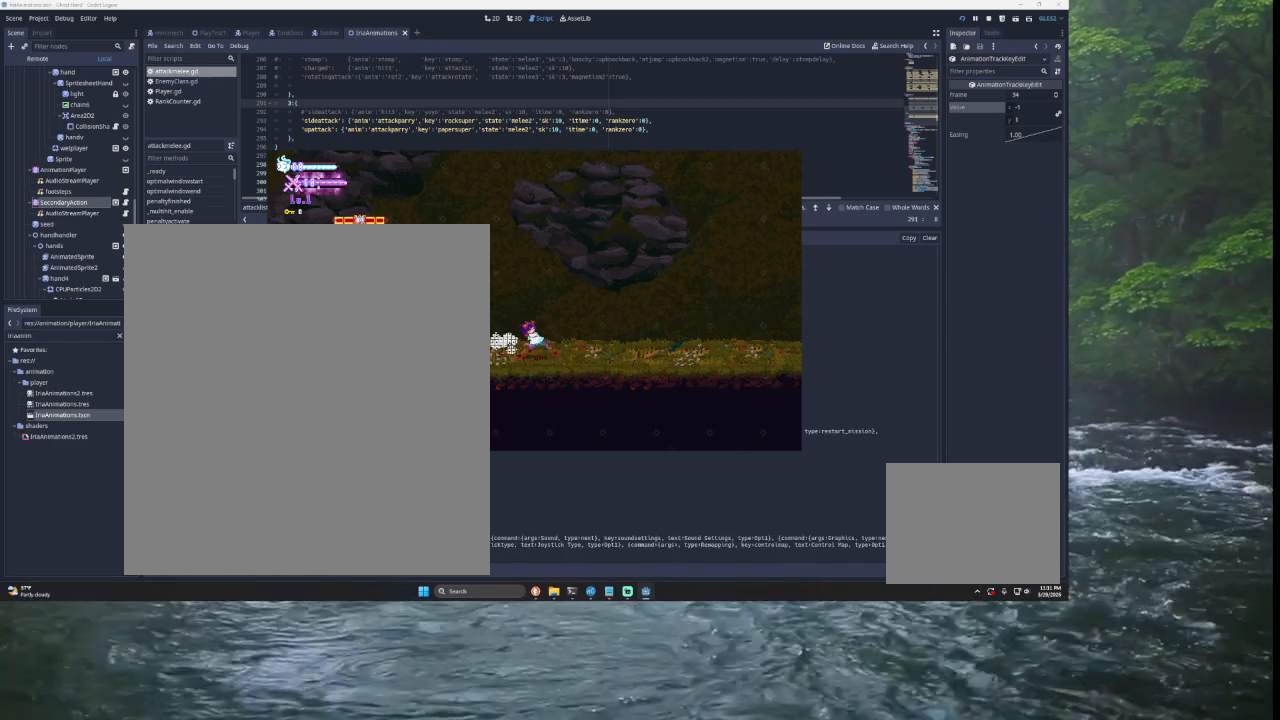
{"buttons": [], "left_stick": "right", "right_stick": "center", "events": [[300, "START", "down"], [433, "START", "up"], [467, "left_stick", "right"]]}
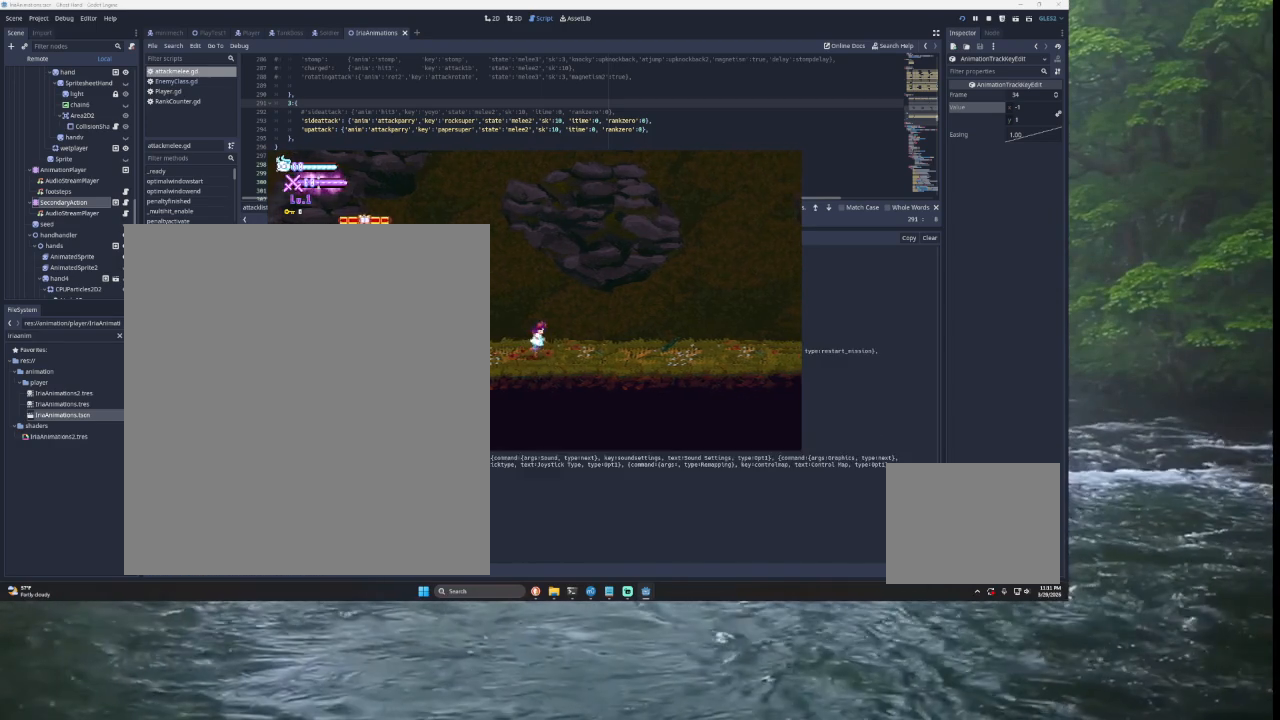
{"buttons": ["TRIANGLE"], "left_stick": "left", "right_stick": "center", "events": [[267, "left_stick", "left"], [500, "TRIANGLE", "down"]]}
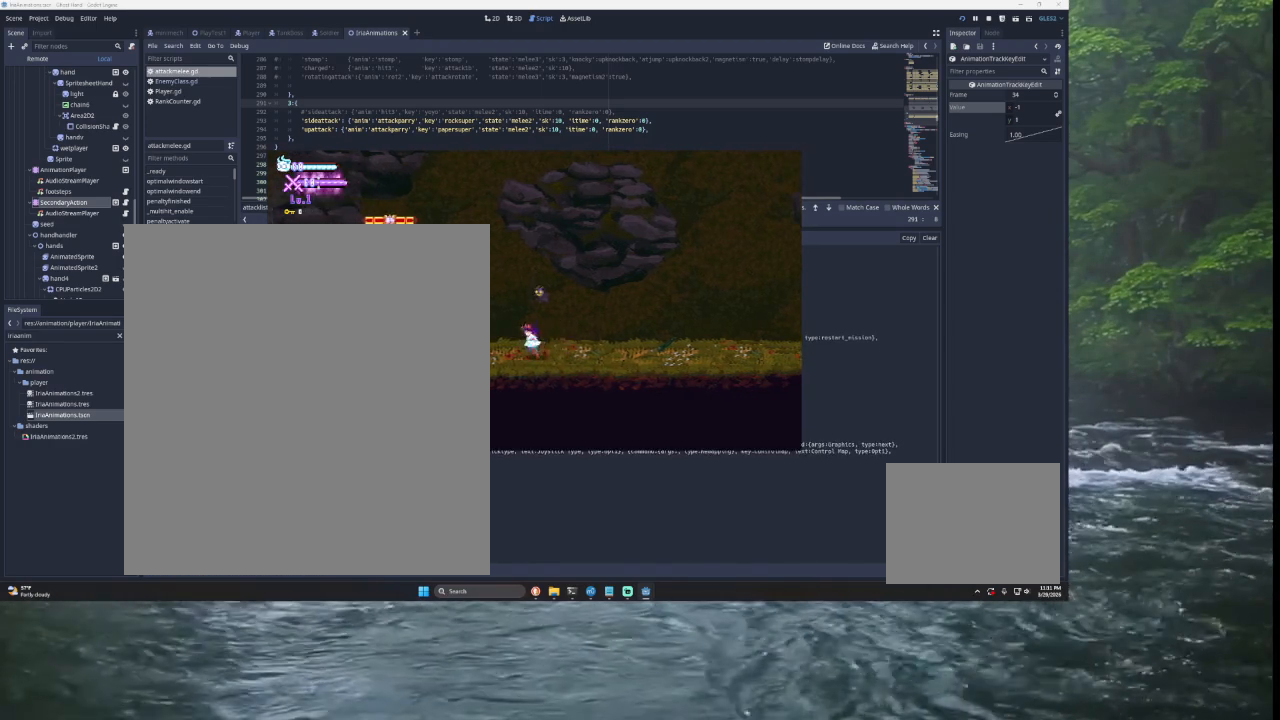
{"buttons": [], "left_stick": "left", "right_stick": "center", "events": [[67, "SQUARE", "down"], [167, "left_stick", "right"], [367, "SQUARE", "up"], [400, "TRIANGLE", "up"], [500, "left_stick", "left"]]}
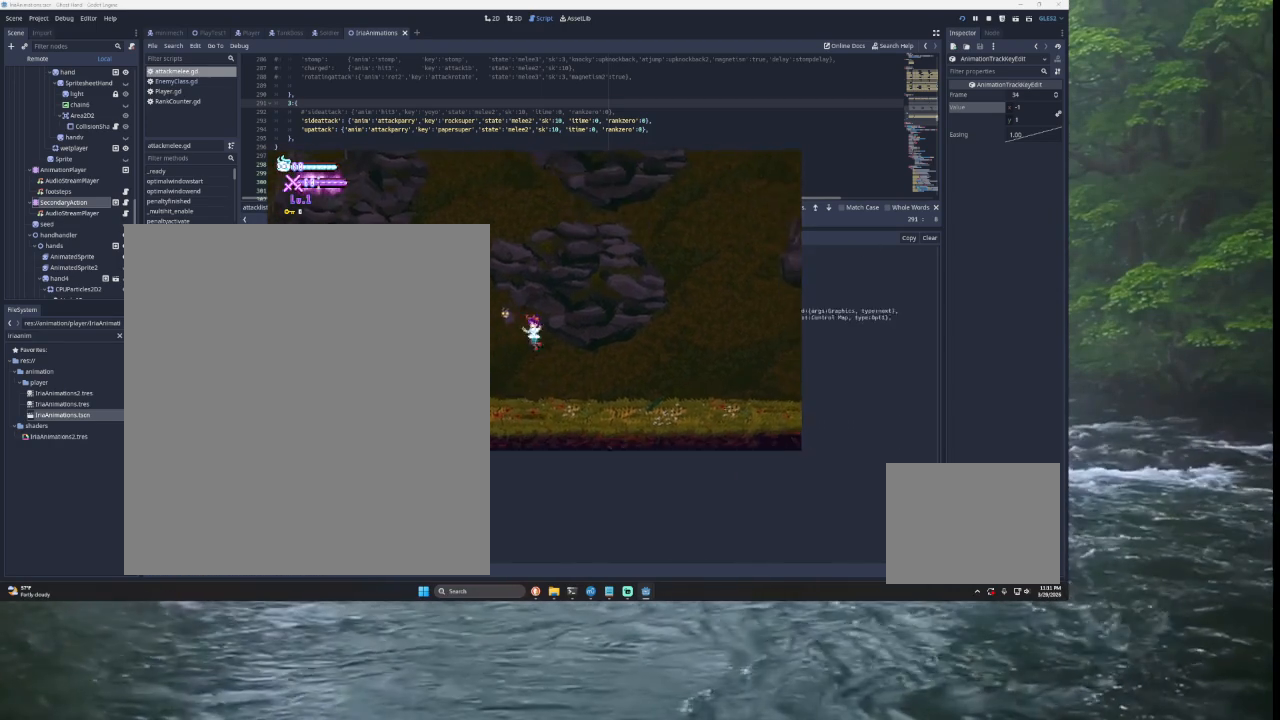
{"buttons": [], "left_stick": "right", "right_stick": "center", "events": [[67, "SQUARE", "down"], [67, "left_stick", "center"], [167, "left_stick", "down-right"], [267, "SQUARE", "up"], [300, "left_stick", "right"]]}
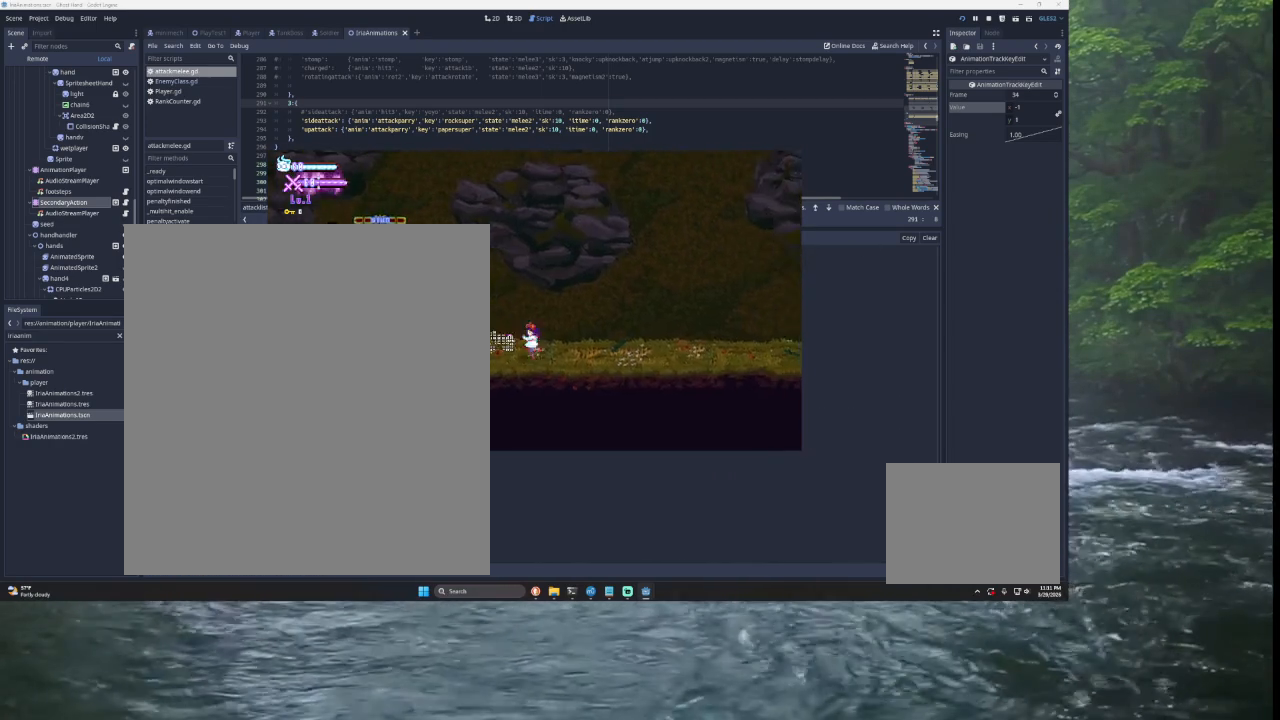
{"buttons": [], "left_stick": "center", "right_stick": "center", "events": [[67, "L2", "down"], [67, "TRIANGLE", "down"], [67, "left_stick", "left"], [100, "SQUARE", "down"], [200, "left_stick", "center"], [233, "L2", "up"], [300, "SQUARE", "up"], [333, "TRIANGLE", "up"], [433, "left_stick", "left"], [500, "left_stick", "center"]]}
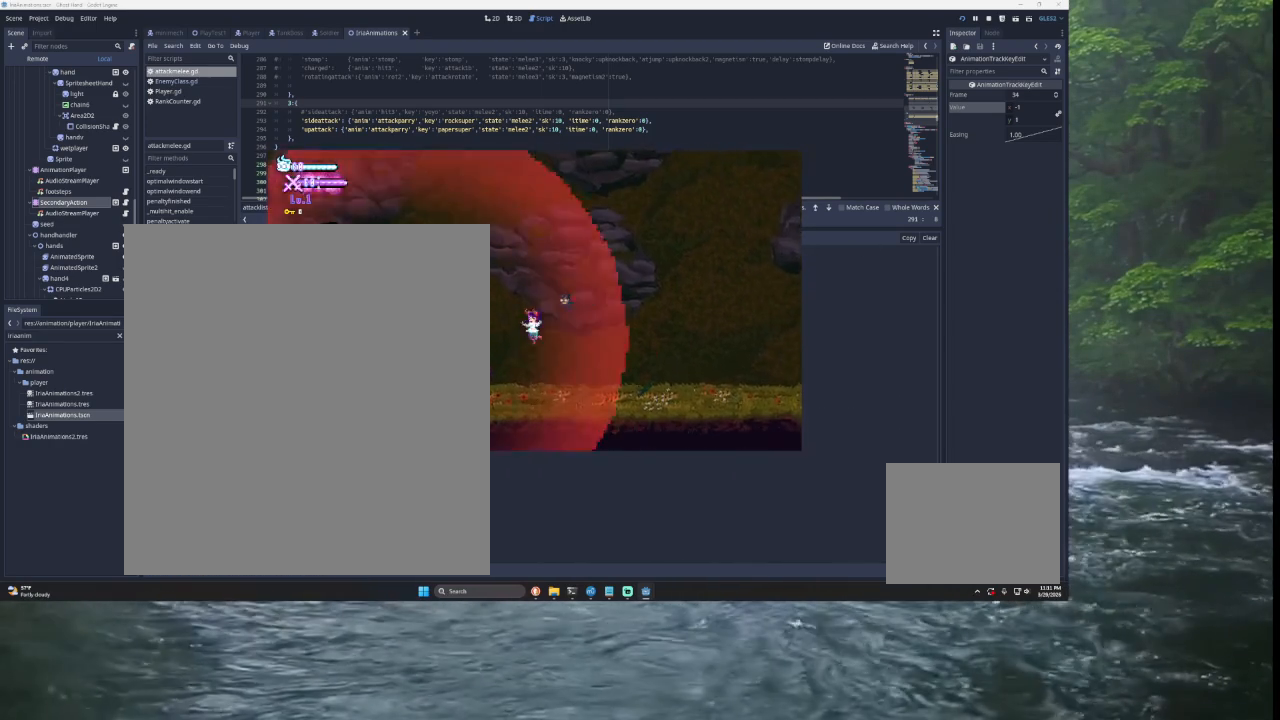
{"buttons": ["SQUARE", "TRIANGLE"], "left_stick": "left", "right_stick": "center", "events": [[67, "left_stick", "down-right"], [300, "left_stick", "left"], [433, "TRIANGLE", "down"], [467, "SQUARE", "down"]]}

= = = = =

◆ What the task requires
Return every record exactly, without the pictures.

◆ Solution for this exercise
{"buttons": [], "left_stick": "right", "right_stick": "center", "events": [[300, "START", "down"], [433, "START", "up"], [467, "left_stick", "right"]]}
{"buttons": ["TRIANGLE"], "left_stick": "left", "right_stick": "center", "events": [[267, "left_stick", "left"], [500, "TRIANGLE", "down"]]}
{"buttons": [], "left_stick": "left", "right_stick": "center", "events": [[67, "SQUARE", "down"], [167, "left_stick", "right"], [367, "SQUARE", "up"], [400, "TRIANGLE", "up"], [500, "left_stick", "left"]]}
{"buttons": [], "left_stick": "right", "right_stick": "center", "events": [[67, "SQUARE", "down"], [67, "left_stick", "center"], [167, "left_stick", "down-right"], [267, "SQUARE", "up"], [300, "left_stick", "right"]]}
{"buttons": [], "left_stick": "center", "right_stick": "center", "events": [[67, "L2", "down"], [67, "TRIANGLE", "down"], [67, "left_stick", "left"], [100, "SQUARE", "down"], [200, "left_stick", "center"], [233, "L2", "up"], [300, "SQUARE", "up"], [333, "TRIANGLE", "up"], [433, "left_stick", "left"], [500, "left_stick", "center"]]}
{"buttons": ["SQUARE", "TRIANGLE"], "left_stick": "left", "right_stick": "center", "events": [[67, "left_stick", "down-right"], [300, "left_stick", "left"], [433, "TRIANGLE", "down"], [467, "SQUARE", "down"]]}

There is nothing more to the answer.